§ SOURCE DATA
»»

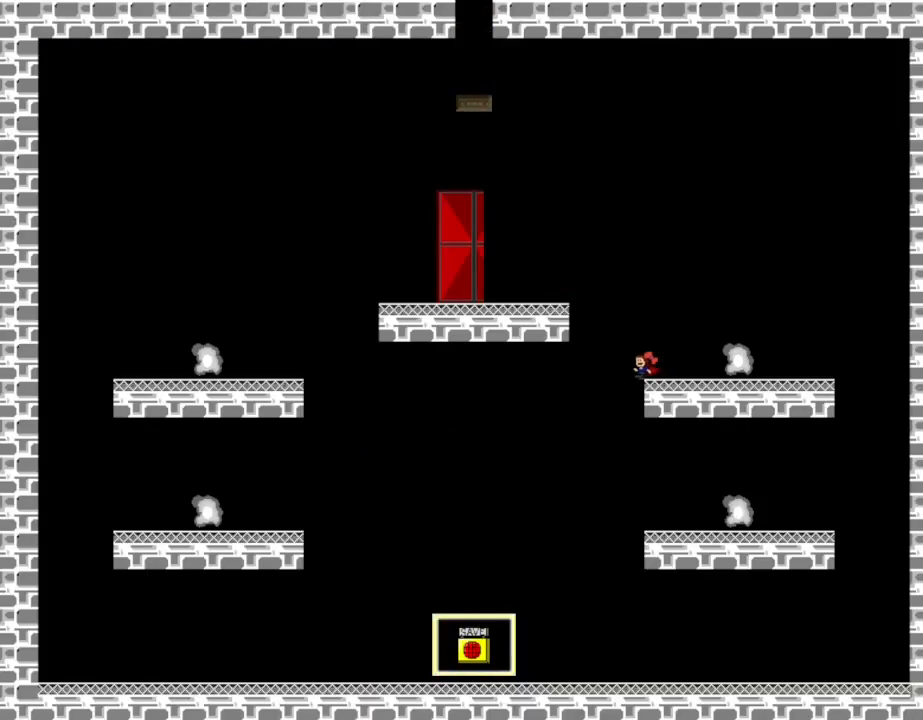
{"keys": ["l_up", "left"], "events": [[33, "l_up", "down"]]}
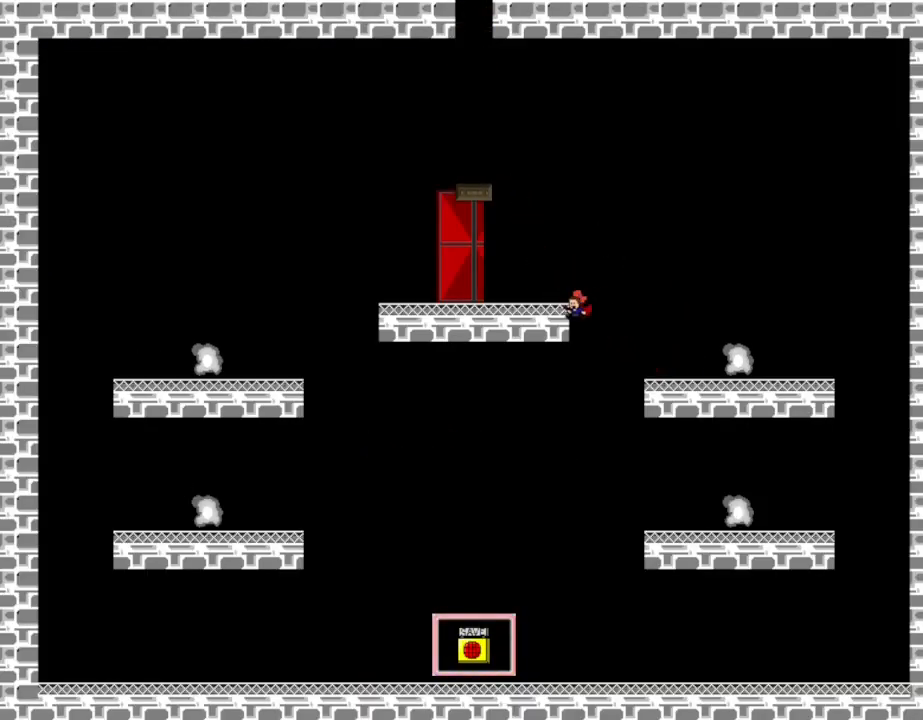
{"keys": ["left"], "events": [[50, "l_up", "up"]]}
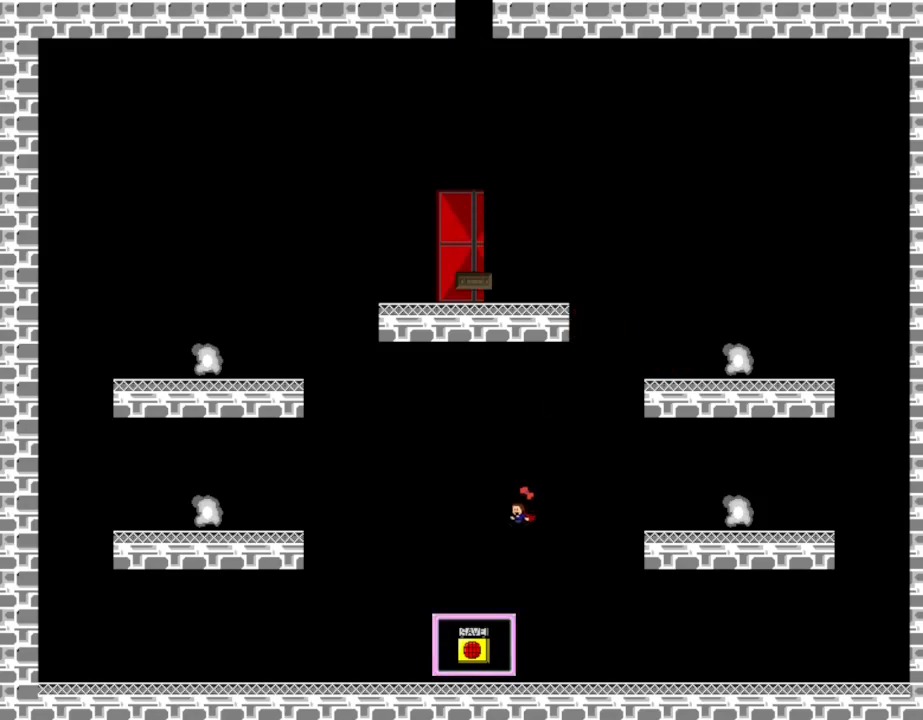
{"keys": ["z"], "events": [[350, "l_up", "down"], [383, "right", "down"], [400, "l_up", "up"], [400, "left", "up"], [450, "right", "up"], [467, "z", "down"]]}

««

§ EXERCISE DESCRIPTION
An exact copy of the material above is required, minus its images.

§ ANSWER TO THIS EXERCISE
{"keys": ["l_up", "left"], "events": [[33, "l_up", "down"]]}
{"keys": ["left"], "events": [[50, "l_up", "up"]]}
{"keys": ["z"], "events": [[350, "l_up", "down"], [383, "right", "down"], [400, "l_up", "up"], [400, "left", "up"], [450, "right", "up"], [467, "z", "down"]]}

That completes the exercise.